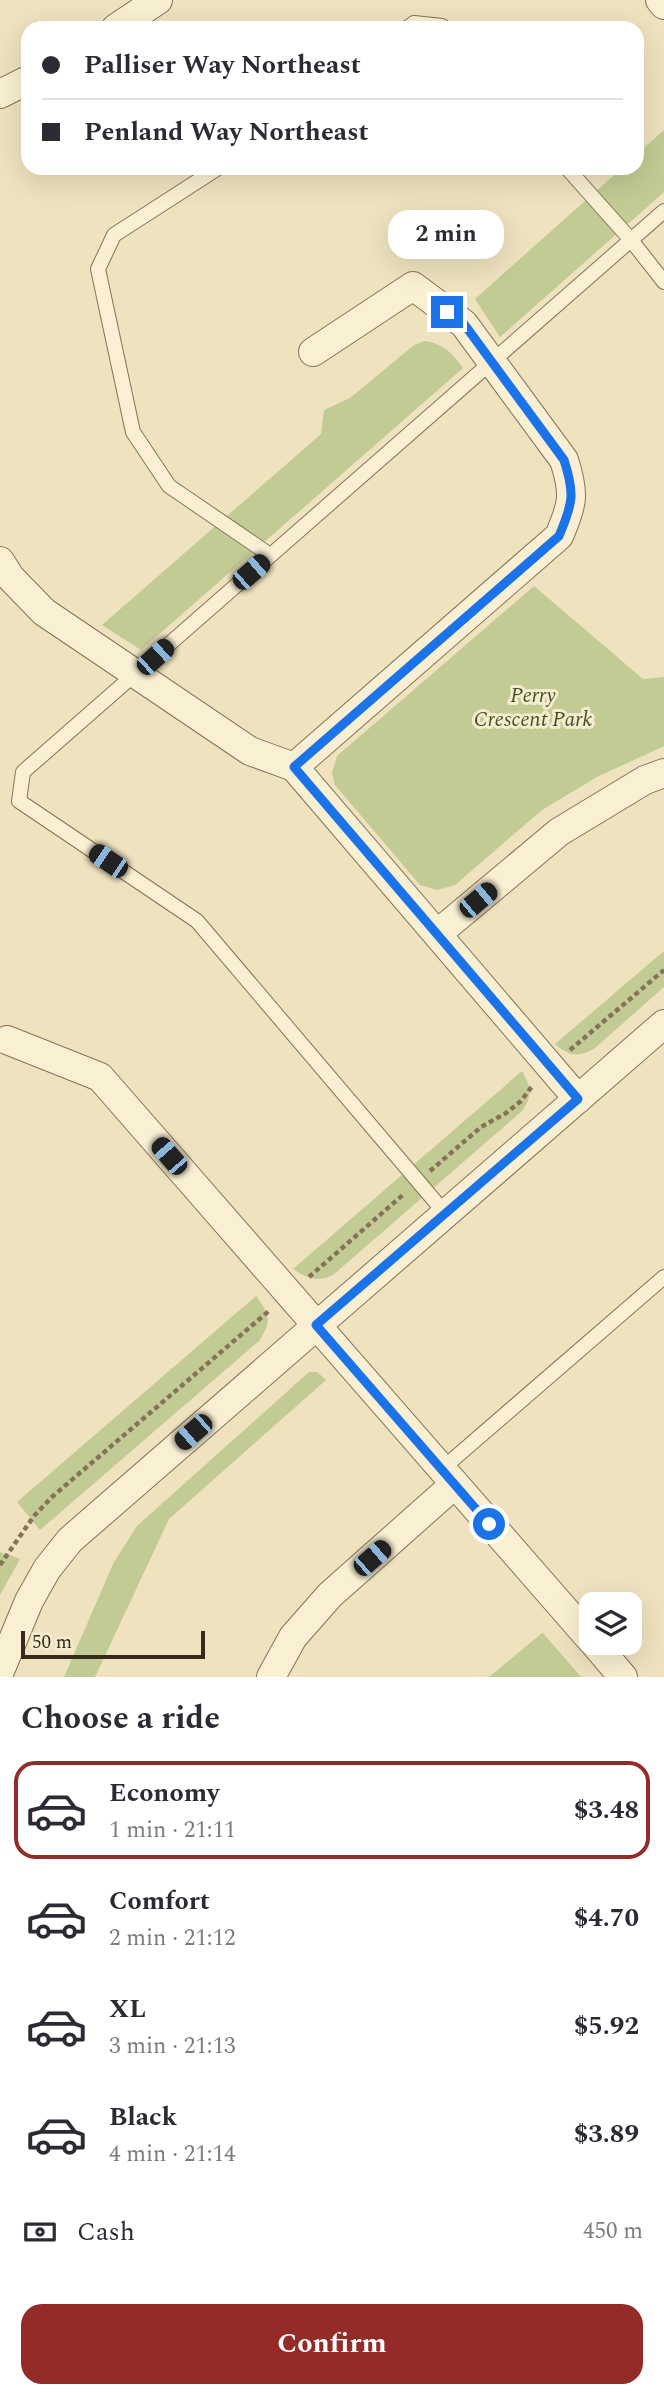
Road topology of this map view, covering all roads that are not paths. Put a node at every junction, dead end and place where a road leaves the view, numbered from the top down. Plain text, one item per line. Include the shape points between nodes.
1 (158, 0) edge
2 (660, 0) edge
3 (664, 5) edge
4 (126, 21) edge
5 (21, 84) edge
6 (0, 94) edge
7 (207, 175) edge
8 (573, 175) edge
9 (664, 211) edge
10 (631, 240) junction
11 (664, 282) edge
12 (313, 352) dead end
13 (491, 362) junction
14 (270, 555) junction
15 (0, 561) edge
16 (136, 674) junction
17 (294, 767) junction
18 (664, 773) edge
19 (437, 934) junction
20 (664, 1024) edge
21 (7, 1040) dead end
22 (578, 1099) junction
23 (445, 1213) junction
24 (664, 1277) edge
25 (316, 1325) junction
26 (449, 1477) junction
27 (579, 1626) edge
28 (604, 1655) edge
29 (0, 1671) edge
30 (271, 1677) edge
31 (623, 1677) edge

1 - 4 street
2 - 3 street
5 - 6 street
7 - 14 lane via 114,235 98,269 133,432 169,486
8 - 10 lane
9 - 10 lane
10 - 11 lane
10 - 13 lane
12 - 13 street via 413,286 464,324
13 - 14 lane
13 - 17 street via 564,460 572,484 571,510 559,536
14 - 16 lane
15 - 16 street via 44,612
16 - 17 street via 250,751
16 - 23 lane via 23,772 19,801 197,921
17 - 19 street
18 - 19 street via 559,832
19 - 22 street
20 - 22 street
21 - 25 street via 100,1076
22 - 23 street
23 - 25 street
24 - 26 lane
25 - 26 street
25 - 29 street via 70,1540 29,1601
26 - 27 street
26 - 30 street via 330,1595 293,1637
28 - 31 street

Work instructions: Return all of the lines above without alteration, minus the pictures.

Exercise solution:
Road topology of this map view, covering all roads that are not paths. Put a node at every junction, dead end and place where a road leaves the view, numbered from the top down. Plain text, one item per line. Include the shape points between nodes.
1 (158, 0) edge
2 (660, 0) edge
3 (664, 5) edge
4 (126, 21) edge
5 (21, 84) edge
6 (0, 94) edge
7 (207, 175) edge
8 (573, 175) edge
9 (664, 211) edge
10 (631, 240) junction
11 (664, 282) edge
12 (313, 352) dead end
13 (491, 362) junction
14 (270, 555) junction
15 (0, 561) edge
16 (136, 674) junction
17 (294, 767) junction
18 (664, 773) edge
19 (437, 934) junction
20 (664, 1024) edge
21 (7, 1040) dead end
22 (578, 1099) junction
23 (445, 1213) junction
24 (664, 1277) edge
25 (316, 1325) junction
26 (449, 1477) junction
27 (579, 1626) edge
28 (604, 1655) edge
29 (0, 1671) edge
30 (271, 1677) edge
31 (623, 1677) edge

1 - 4 street
2 - 3 street
5 - 6 street
7 - 14 lane via 114,235 98,269 133,432 169,486
8 - 10 lane
9 - 10 lane
10 - 11 lane
10 - 13 lane
12 - 13 street via 413,286 464,324
13 - 14 lane
13 - 17 street via 564,460 572,484 571,510 559,536
14 - 16 lane
15 - 16 street via 44,612
16 - 17 street via 250,751
16 - 23 lane via 23,772 19,801 197,921
17 - 19 street
18 - 19 street via 559,832
19 - 22 street
20 - 22 street
21 - 25 street via 100,1076
22 - 23 street
23 - 25 street
24 - 26 lane
25 - 26 street
25 - 29 street via 70,1540 29,1601
26 - 27 street
26 - 30 street via 330,1595 293,1637
28 - 31 street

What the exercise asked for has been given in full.